A very good piece of work, showing a sound and thorough grasp of the subject-matter, though lacking the breadth and depth required for a first class mark.  A good attempt at analysis, synthesis and application of knowledge and concepts, but more limited in scope than that required for a mark of 70+.  Most objectives of the work set are covered.  Work is generally technically competent, but there may be a few gaps leading to some errors.   Some evidence of critical reflection, and the ability to make a reasonable attempt at tackling questions and issues not previously encountered.  Ideas are generally expressed with clarity, with some minor exceptions.  All coursework requirements are addressed adequately.

For 50%-59%

A fair piece of work, showing grasp of major elements of the subject-matter but possibly with some gaps or areas of confusion.   Only the basic requirements of the work  are covered.   The  attempt at analysis, synthesis and application of knowledge and concepts is superficial, with a heavy reliance on course materials.   Work may contain some errors, and technical competence is at a routine level only. Ability to tackle questions and issues not previously encountered is limited.  Little critical reflection.   Some confusion and immaturity in expression of ideas.  Most coursework requirements are addressed.

For 40%-49%

A poor piece of work, showing some familiarity with the subject matter, but with major gaps and serious misconceptions. Only some of the basic requirements of the work set are achieved. Little or no attempt at analysis, synthesis or application of knowledge, and a low level of technical competence, with many errors.  Difficulty in beginning to address questions and issues not previously encountered.   Some intended learning outcomes are achieved.

For 30%-39%

Work not of passable standard, with serious gaps in knowledge of the subject matter, and many areas of confusion. Few or none of the basic requirements of the work set are achieved, and there is an inability to apply knowledge.

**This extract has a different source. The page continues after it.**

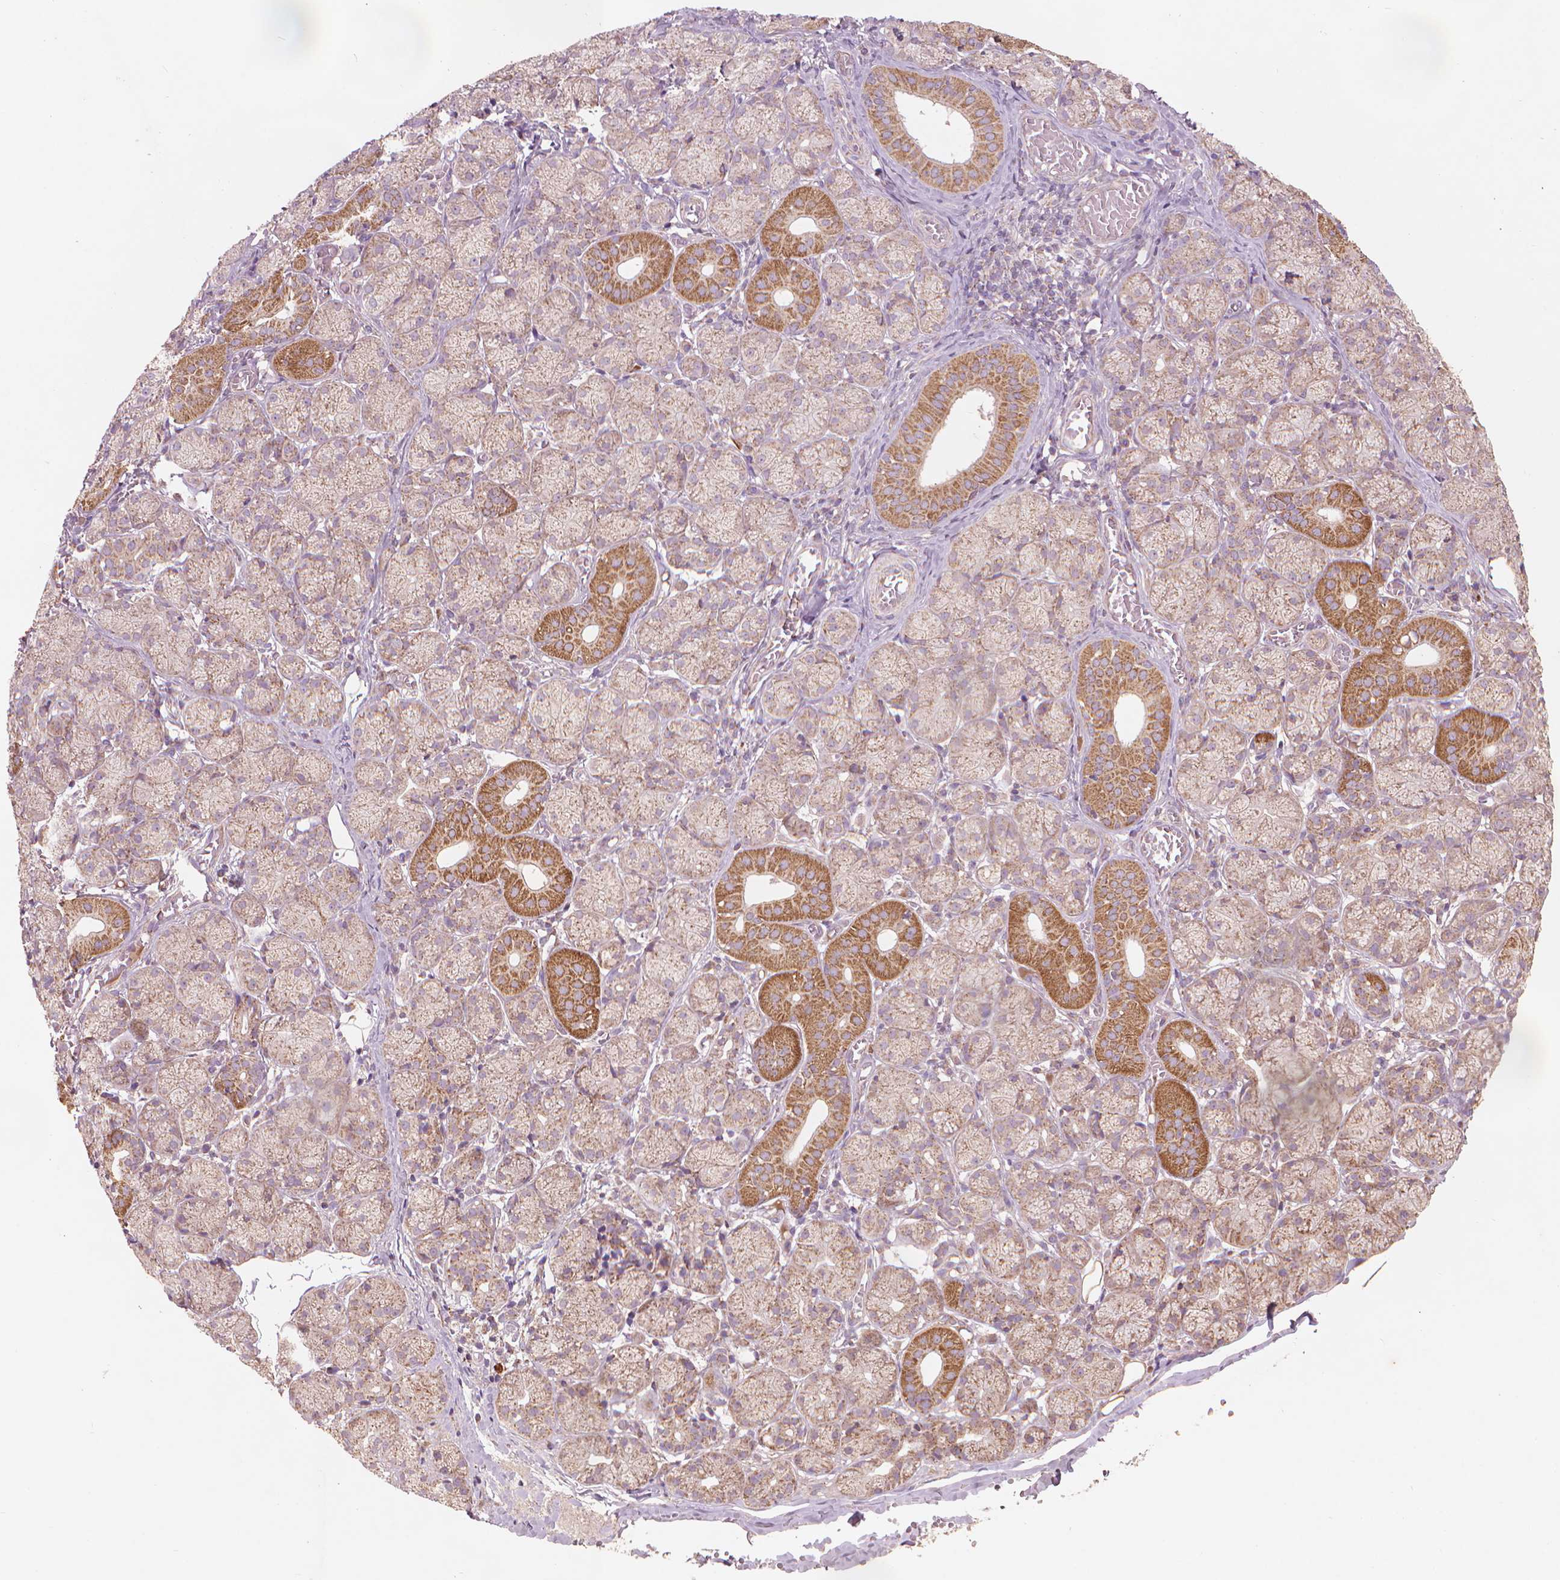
{"staining": {"intensity": "moderate", "quantity": ">75%", "location": "cytoplasmic/membranous"}, "tissue": "salivary gland", "cell_type": "Glandular cells", "image_type": "normal", "snomed": [{"axis": "morphology", "description": "Normal tissue, NOS"}, {"axis": "topography", "description": "Salivary gland"}, {"axis": "topography", "description": "Peripheral nerve tissue"}], "caption": "Glandular cells exhibit medium levels of moderate cytoplasmic/membranous staining in approximately >75% of cells in unremarkable human salivary gland. (Brightfield microscopy of DAB IHC at high magnification).", "gene": "NLRX1", "patient": {"sex": "female", "age": 24}}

Technical competence is poor, with many serious errors. The student finds it difficult to begin to address questions and issues not previously encountered.  The level of expression and structure is very inadequate.  Few intended learning outcomes are achieved.

Below 30%

A very poor piece of work, showing that the student has failed to engage seriously with any of the subject matter involved, and/or demonstrates total confusion over the requirements of the work set.   Virtually none  of the intended learning outcomes are achieved.